Window on the World of Fundraising
For the first time, CASE has pooled its detailed survey information on philanthropic support for education from countries throughout the world.
The report, “Voluntary Support of Post-Secondary Education: A Global Snapshot,” examines data across surveys from Australia, New Zealand, Canada, the United States, the United Kingdom, Ireland, Belgium, Denmark, Finland, France, Germany, Hungary, Italy, the Netherlands, Sweden, and Switzerland.
While the survey methodology and sample sizes differed depending on location, one trend is clear from the data: Fundraising results may rise and fall each year, but the general trend is that philanthropic support to higher education institutions is on the rise. The upward trend over time indicates an institution’s efficacy in working with its constituencies, underscoring the role that relationships play between universities and their donors, according to the report.
Sources of contributions in the United States and the United Kingdom and Ireland are similar, with alumni and foundations making up the bulk of donations. In Australia and New Zealand, less support comes from alumni and more comes from foundations.

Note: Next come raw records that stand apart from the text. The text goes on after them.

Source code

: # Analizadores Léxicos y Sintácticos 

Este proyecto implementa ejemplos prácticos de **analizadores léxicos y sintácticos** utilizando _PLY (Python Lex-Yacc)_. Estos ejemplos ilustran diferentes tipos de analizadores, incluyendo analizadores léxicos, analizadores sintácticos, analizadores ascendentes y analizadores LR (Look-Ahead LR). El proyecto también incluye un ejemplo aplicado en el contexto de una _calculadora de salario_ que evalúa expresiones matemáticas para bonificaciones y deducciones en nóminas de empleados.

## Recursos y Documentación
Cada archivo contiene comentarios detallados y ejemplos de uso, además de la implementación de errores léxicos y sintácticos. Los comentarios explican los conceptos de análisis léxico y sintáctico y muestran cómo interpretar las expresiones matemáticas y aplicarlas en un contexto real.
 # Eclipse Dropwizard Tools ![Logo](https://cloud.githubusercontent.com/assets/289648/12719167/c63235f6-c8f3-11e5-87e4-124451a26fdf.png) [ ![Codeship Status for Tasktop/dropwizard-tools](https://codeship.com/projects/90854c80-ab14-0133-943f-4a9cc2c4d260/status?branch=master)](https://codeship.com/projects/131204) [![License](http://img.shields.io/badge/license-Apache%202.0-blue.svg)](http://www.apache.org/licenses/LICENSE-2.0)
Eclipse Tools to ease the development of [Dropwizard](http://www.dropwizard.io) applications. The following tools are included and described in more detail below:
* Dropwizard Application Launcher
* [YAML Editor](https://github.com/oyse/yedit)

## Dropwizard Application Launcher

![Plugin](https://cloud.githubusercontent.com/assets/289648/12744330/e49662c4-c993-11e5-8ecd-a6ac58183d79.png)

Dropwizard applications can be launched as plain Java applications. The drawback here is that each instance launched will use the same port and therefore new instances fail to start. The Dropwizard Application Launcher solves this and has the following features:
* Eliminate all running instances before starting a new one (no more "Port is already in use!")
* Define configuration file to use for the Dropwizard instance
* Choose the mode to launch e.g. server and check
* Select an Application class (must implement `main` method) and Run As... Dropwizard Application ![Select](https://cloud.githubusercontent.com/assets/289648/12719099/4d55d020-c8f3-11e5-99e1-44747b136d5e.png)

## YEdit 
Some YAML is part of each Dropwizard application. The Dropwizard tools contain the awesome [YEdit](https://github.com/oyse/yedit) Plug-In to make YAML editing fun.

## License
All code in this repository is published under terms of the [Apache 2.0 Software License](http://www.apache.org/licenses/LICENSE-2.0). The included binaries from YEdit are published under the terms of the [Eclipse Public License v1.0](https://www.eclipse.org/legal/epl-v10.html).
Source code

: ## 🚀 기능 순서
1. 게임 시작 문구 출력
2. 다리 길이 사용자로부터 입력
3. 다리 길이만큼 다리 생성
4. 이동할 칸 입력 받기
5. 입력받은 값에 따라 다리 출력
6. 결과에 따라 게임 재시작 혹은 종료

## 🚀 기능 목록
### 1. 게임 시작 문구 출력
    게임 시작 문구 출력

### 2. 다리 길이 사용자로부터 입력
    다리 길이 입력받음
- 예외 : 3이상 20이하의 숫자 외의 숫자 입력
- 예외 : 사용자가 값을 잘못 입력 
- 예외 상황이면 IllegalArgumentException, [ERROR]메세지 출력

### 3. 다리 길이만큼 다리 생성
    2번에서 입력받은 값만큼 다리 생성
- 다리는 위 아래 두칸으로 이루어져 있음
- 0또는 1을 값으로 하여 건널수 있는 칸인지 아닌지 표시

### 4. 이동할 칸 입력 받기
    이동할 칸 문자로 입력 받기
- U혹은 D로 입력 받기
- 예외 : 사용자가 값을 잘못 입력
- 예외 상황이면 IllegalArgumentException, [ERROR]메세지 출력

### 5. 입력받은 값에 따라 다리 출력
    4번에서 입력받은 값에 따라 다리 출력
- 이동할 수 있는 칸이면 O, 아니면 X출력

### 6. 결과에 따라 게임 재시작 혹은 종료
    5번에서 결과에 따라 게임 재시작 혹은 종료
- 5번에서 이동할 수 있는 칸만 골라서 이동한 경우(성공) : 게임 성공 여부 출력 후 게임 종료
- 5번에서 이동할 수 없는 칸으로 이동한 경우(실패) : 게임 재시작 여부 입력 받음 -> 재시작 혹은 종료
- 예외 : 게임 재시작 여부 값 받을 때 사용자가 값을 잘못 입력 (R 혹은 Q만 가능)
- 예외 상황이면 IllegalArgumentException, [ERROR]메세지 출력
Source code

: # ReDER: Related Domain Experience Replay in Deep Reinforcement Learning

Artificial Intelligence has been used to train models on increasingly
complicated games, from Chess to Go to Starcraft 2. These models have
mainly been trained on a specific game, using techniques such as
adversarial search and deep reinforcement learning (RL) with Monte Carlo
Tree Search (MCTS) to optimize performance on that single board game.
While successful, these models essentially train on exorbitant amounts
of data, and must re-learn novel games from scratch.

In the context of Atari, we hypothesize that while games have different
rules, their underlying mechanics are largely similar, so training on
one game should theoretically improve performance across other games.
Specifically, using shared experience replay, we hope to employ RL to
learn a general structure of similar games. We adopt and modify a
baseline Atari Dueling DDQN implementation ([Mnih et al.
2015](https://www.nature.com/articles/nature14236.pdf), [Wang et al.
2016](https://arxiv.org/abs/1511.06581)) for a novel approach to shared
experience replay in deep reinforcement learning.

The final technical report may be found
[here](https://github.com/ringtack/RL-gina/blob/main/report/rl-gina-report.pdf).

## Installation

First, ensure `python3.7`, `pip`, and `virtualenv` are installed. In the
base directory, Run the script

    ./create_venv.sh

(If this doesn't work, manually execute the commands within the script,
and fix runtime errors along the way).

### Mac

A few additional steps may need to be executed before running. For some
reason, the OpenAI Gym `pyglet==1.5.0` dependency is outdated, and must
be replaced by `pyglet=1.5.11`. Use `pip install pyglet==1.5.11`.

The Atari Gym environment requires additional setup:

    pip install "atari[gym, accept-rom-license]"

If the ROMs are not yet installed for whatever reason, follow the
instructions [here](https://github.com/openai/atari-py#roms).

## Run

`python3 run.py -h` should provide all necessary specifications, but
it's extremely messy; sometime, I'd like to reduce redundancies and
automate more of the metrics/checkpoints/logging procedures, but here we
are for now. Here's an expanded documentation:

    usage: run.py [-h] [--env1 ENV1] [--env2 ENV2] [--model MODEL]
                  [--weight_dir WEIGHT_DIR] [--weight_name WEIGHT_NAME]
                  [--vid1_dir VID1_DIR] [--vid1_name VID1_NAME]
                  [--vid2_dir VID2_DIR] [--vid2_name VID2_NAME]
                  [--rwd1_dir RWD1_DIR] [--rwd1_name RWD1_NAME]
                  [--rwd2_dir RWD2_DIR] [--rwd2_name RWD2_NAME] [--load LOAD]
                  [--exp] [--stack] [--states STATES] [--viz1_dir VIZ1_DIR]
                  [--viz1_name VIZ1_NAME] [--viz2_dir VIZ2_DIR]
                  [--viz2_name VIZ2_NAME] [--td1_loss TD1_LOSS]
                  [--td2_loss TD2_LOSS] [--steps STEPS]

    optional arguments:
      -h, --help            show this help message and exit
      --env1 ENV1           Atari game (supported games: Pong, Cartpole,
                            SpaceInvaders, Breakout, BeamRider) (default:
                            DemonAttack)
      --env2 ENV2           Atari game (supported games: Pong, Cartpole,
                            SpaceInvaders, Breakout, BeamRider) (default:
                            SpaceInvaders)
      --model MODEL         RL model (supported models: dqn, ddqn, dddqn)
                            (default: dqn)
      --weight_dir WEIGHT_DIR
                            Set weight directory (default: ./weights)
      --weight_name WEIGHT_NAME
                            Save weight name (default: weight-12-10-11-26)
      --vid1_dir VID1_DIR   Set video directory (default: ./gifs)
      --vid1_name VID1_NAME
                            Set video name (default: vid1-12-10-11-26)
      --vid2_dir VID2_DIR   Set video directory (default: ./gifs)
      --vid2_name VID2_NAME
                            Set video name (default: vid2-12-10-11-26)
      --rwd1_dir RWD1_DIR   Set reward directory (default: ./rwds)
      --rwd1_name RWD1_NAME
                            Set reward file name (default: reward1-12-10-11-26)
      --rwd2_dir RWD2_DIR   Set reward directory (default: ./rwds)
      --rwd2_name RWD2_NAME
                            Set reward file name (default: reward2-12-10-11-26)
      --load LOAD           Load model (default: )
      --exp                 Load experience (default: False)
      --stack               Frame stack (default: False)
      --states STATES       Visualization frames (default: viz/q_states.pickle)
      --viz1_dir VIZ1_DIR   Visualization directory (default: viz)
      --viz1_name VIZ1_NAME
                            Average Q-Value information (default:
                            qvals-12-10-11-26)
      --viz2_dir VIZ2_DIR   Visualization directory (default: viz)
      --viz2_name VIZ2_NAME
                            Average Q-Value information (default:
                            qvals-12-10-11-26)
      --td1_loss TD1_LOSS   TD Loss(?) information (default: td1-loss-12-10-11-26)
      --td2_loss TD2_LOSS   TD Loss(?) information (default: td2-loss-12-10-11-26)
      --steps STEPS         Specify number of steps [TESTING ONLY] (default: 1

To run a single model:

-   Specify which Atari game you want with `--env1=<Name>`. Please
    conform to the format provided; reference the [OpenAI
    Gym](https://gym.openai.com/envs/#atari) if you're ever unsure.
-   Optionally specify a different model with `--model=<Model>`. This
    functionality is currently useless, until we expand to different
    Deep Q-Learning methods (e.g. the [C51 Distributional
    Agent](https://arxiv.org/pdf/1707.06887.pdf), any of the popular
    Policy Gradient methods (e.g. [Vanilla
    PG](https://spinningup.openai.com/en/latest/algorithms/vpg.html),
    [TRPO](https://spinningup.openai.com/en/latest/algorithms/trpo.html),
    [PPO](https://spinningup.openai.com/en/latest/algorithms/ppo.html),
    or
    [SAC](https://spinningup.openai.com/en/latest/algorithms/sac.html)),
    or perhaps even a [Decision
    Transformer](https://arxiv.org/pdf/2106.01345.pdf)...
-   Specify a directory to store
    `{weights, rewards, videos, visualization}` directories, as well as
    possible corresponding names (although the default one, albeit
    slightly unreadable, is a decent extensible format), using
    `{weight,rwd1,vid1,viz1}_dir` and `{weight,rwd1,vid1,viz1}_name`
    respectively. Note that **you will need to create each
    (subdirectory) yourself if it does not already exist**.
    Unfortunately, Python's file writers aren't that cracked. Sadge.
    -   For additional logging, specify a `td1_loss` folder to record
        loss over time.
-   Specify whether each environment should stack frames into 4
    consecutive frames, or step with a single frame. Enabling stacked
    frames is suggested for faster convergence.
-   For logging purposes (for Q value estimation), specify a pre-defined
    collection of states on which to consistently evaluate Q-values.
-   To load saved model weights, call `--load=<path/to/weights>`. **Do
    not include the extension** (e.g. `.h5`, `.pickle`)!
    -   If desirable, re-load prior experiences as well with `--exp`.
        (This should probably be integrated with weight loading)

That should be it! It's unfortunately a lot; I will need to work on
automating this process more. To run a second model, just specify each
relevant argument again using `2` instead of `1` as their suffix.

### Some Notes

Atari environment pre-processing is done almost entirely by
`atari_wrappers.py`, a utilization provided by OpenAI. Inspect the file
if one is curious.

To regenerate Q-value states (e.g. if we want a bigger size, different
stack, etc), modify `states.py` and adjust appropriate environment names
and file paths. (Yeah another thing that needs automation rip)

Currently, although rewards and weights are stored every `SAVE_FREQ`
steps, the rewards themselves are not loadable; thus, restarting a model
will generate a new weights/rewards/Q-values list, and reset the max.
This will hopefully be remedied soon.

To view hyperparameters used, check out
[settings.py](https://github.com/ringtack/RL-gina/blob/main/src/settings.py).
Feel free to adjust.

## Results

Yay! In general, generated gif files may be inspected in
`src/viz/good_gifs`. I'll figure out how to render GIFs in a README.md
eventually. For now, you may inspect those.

There are also differences in the purposes for which the contributions are earmarked. In Australia and New Zealand, most gifts are restricted to current use rather than infrastructure or capital projects. Research (56% of contributions) is the primary area receiving philanthropic funding, followed by financial aid (19%). In Canada, research and financial aid each receive about a quarter of all contributions.
A 2016 study of European nations, not including the United Kingdom, found that nearly half of donations are restricted to research, while 28% is for capital projects. Just over half of gifts in the United States are restricted to current operations, and 27% is restricted for endowments, which funds a donor’s selected purpose.
About the author(s)
Barbara Ruben is a senior content creator at CASE.